Additionally, investors have become more skeptical of the near term earnings prospects of electric vehicle companies, many of which have limited factory output, negative free cash flow and generate large losses. Lucid, as an example, generated negative free cash flow in the amount of $938M just in the fourth-quarter and total FCF losses reached $3.3B in FY 2022. At least for the next 2-3 years Lucid is not going to see enough revenue volume to move towards positive free cash flow and a slower than expected revenue ramp may result in hundreds of millions of dollars of revenues getting pushed into the future.

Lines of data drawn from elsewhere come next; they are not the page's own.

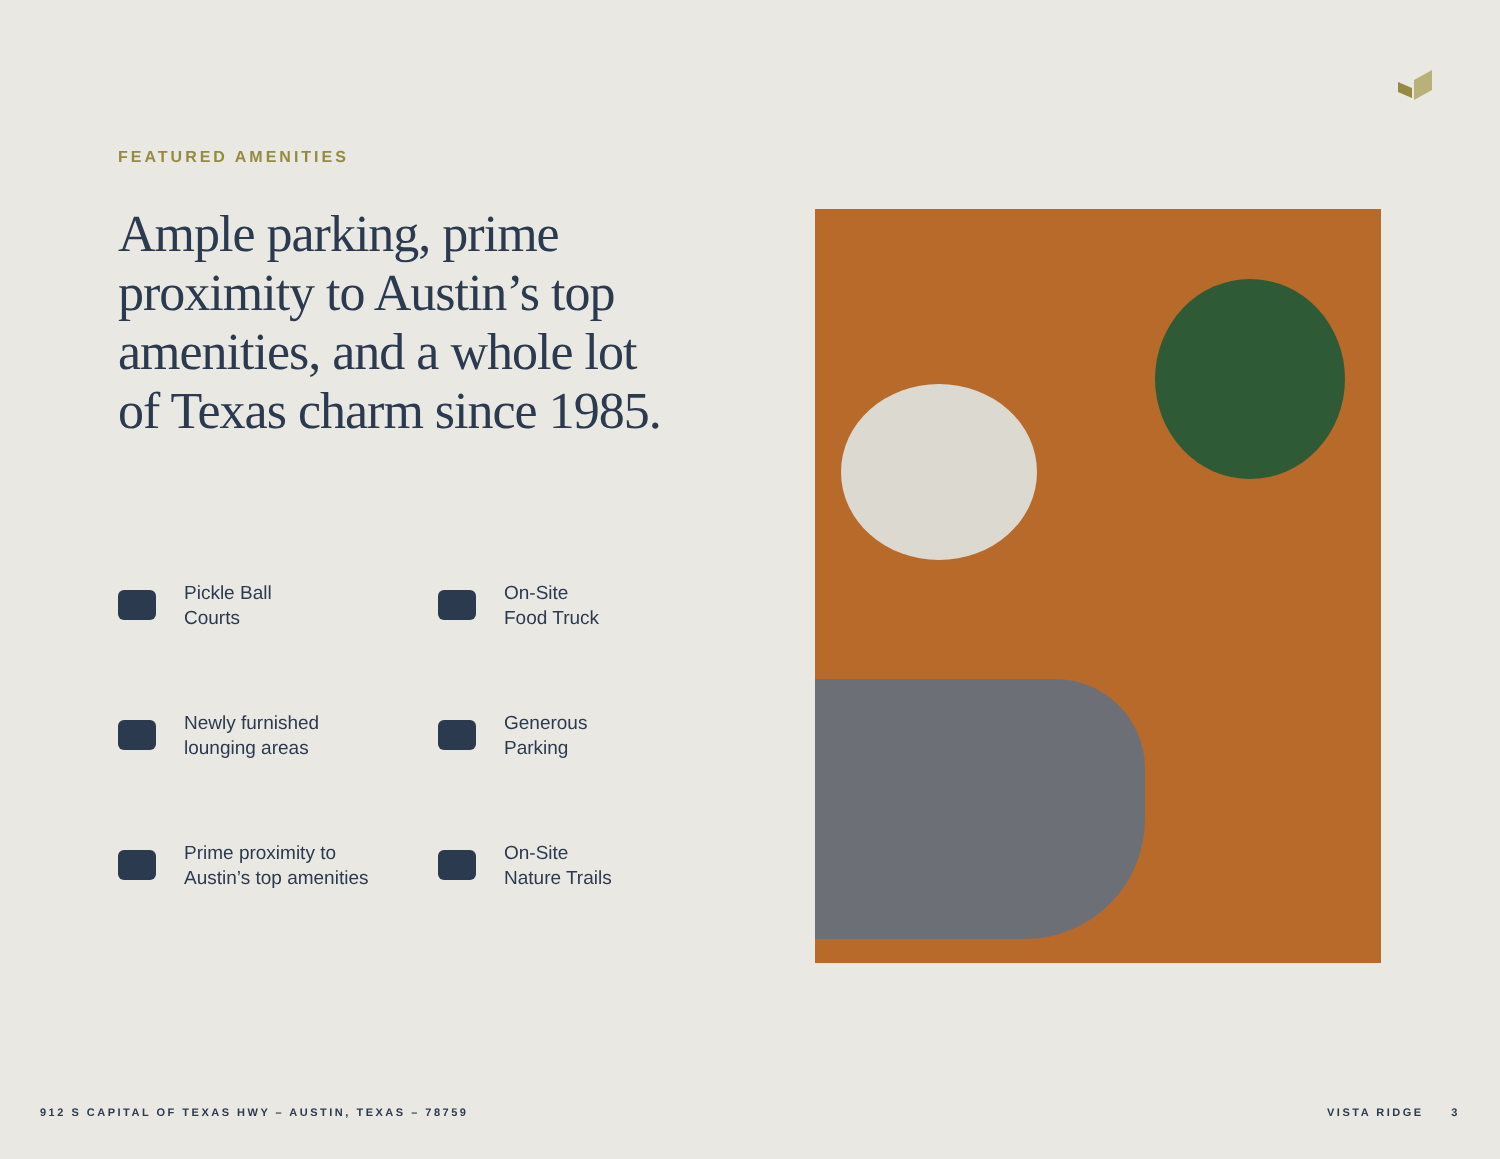FEATURED AMENITIES
Ample parking, prime proximity to Austin’s top amenities, and a whole lot of Texas charm since 1985.
Pickle Ball
Courts
On-Site
Food Truck
Newly furnished
lounging areas
Generous
Parking
Prime proximity to
Austin’s top amenities
On-Site
Nature Trails
912 S CAPITAL OF TEXAS HWY – AUSTIN, TEXAS – 78759 VISTA RIDGE 3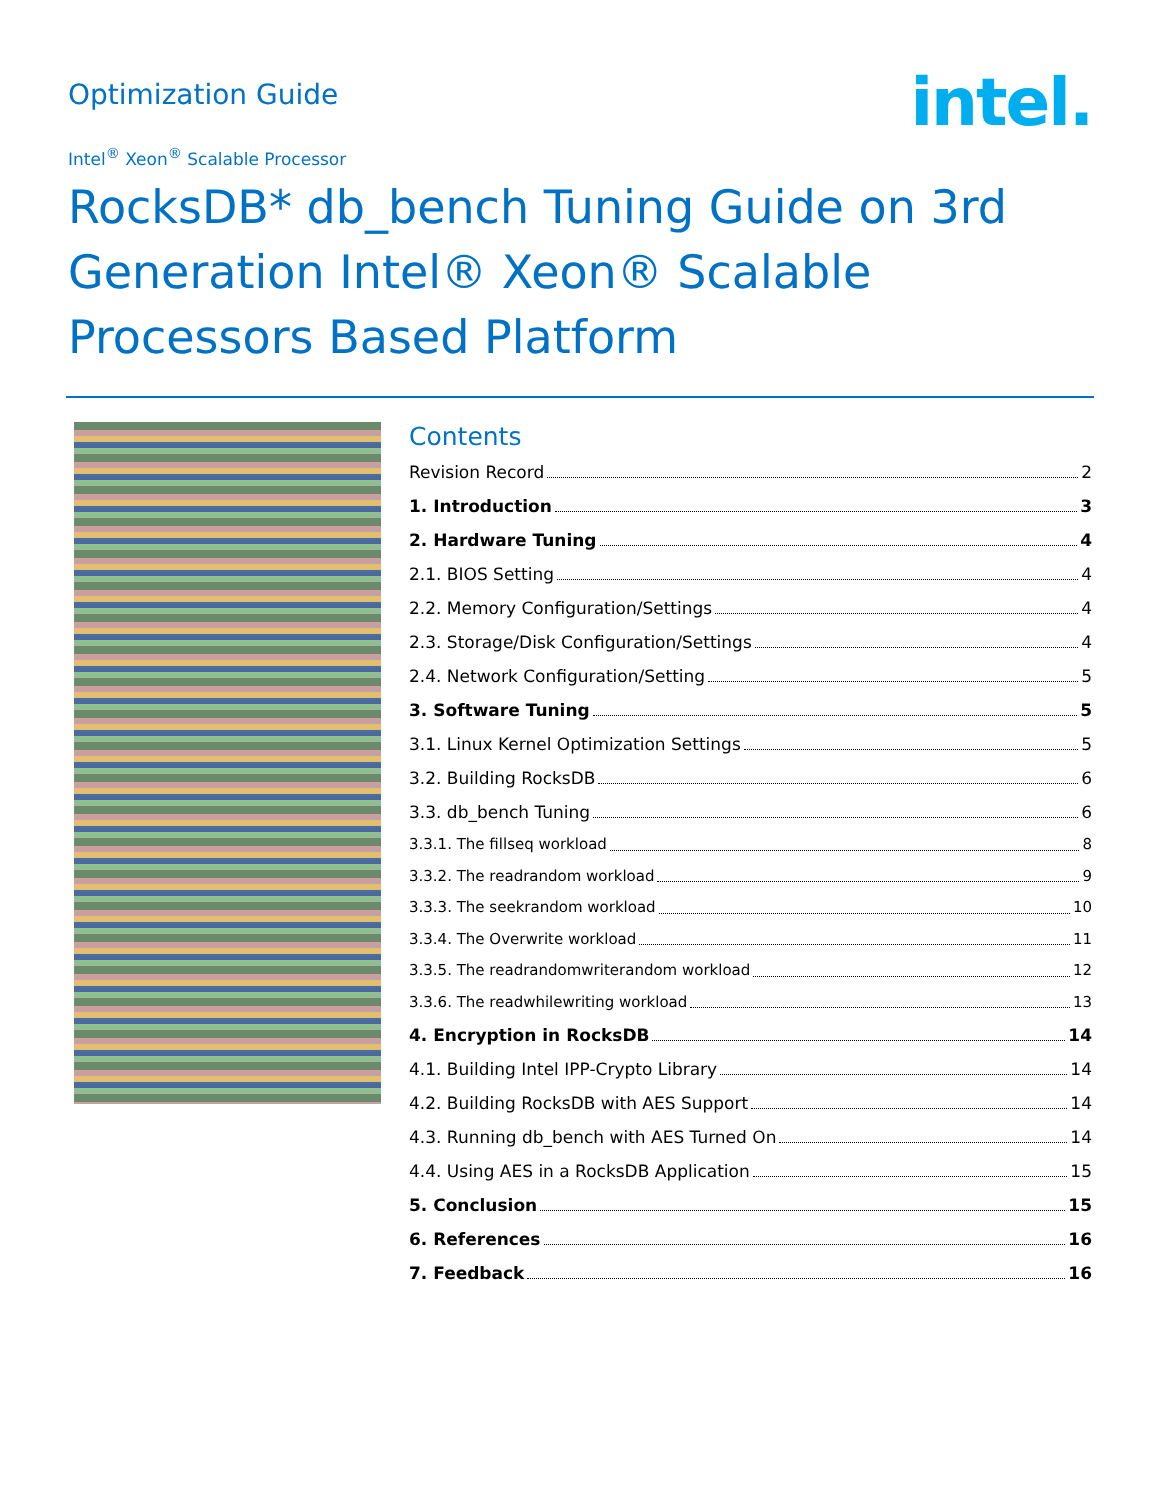Optimization Guide
intel.
Intel<sup>®</sup> Xeon<sup>®</sup> Scalable Processor
RocksDB* db_bench Tuning Guide on 3rd Generation Intel® Xeon® Scalable Processors Based Platform
Contents
Revision Record 2
1. Introduction 3
2. Hardware Tuning 4
2.1. BIOS Setting 4
2.2. Memory Configuration/Settings 4
2.3. Storage/Disk Configuration/Settings 4
2.4. Network Configuration/Setting 5
3. Software Tuning 5
3.1. Linux Kernel Optimization Settings 5
3.2. Building RocksDB 6
3.3. db_bench Tuning 6
3.3.1. The fillseq workload 8
3.3.2. The readrandom workload 9
3.3.3. The seekrandom workload 10
3.3.4. The Overwrite workload 11
3.3.5. The readrandomwriterandom workload 12
3.3.6. The readwhilewriting workload 13
4. Encryption in RocksDB 14
4.1. Building Intel IPP-Crypto Library 14
4.2. Building RocksDB with AES Support 14
4.3. Running db_bench with AES Turned On 14
4.4. Using AES in a RocksDB Application 15
5. Conclusion 15
6. References 16
7. Feedback 16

Lucid’s revenue estimates have fallen sharply in FY 2023 as investors priced in the possibility of slower production and top line growth. The current estimate for FY 2024 revenues is $3.32B, implying a year over year growth rate of 148%. The short term revenue revision trend may continue to be negative and analysts may adjust their estimates downward if Lucid once again lowers its production guidance.
Lucid’s valuation relative to rivals
Lucid is one of the most expensive EV companies currently available in the U.S. stock market, and only slightly less expensive than Tesla. This is because Saudi Arabia’s cashed-up sovereign wealth fund, PIF, is a backer of Lucid which has translated to Lucid having one of the best balance sheets in the industry, perhaps with the exception of Rivian Automotive (RIVN). Lucid also made waves with its first-ever production car, the Lucid Air, which came to market with a category-busting range of 520 miles on a single charge. Investors currently pay a P/S ratio of 3.9X for Lucid’s revenue potential while Tesla, which produces millions of cars a year, has a P/S ratio of 4.0X.
Risks with Lucid
The biggest commercial risk for Lucid at this time is that the company will have to lower its production target a third time. If the market perceives falling demand for EVs to be a credible threat in an increasingly cut-throat market, investors may not be willing to pay Lucid’s premium valuation factor. There is also the risk that Lucid may not realize its expected revenue potential and revenue revisions as well as stock downgrades may hurt Lucid in the short term as well.
Final thoughts
Lucid’s pre-released delivery and production numbers for the first-quarter were a bombshell for investors because have to content with the possibility of another guidance revision to the downside if demand weakens. The result of this could be the third guidance revision in a row which could weigh on the company’s valuation factor, but also potentially push revenues into the future. With demand factors now determining the EV trade rather than supply chain issues, FY 2023 is likely going to be a highly challenging year for Lucid. However, I believe that Lucid’s long term potential is not affected by short term production challenges. However, I acknowledge the growing risks for EV companies in this market and lower my Lucid rating from strong buy to buy.
Analyst’s Disclosure: I/we have a beneficial long position in the shares of LCID, TSLA either through stock ownership, options, or other derivatives. I wrote this article myself, and it expresses my own opinions. I am not receiving compensation for it (other than from Seeking Alpha). I have no business relationship with any company whose stock is mentioned in this article.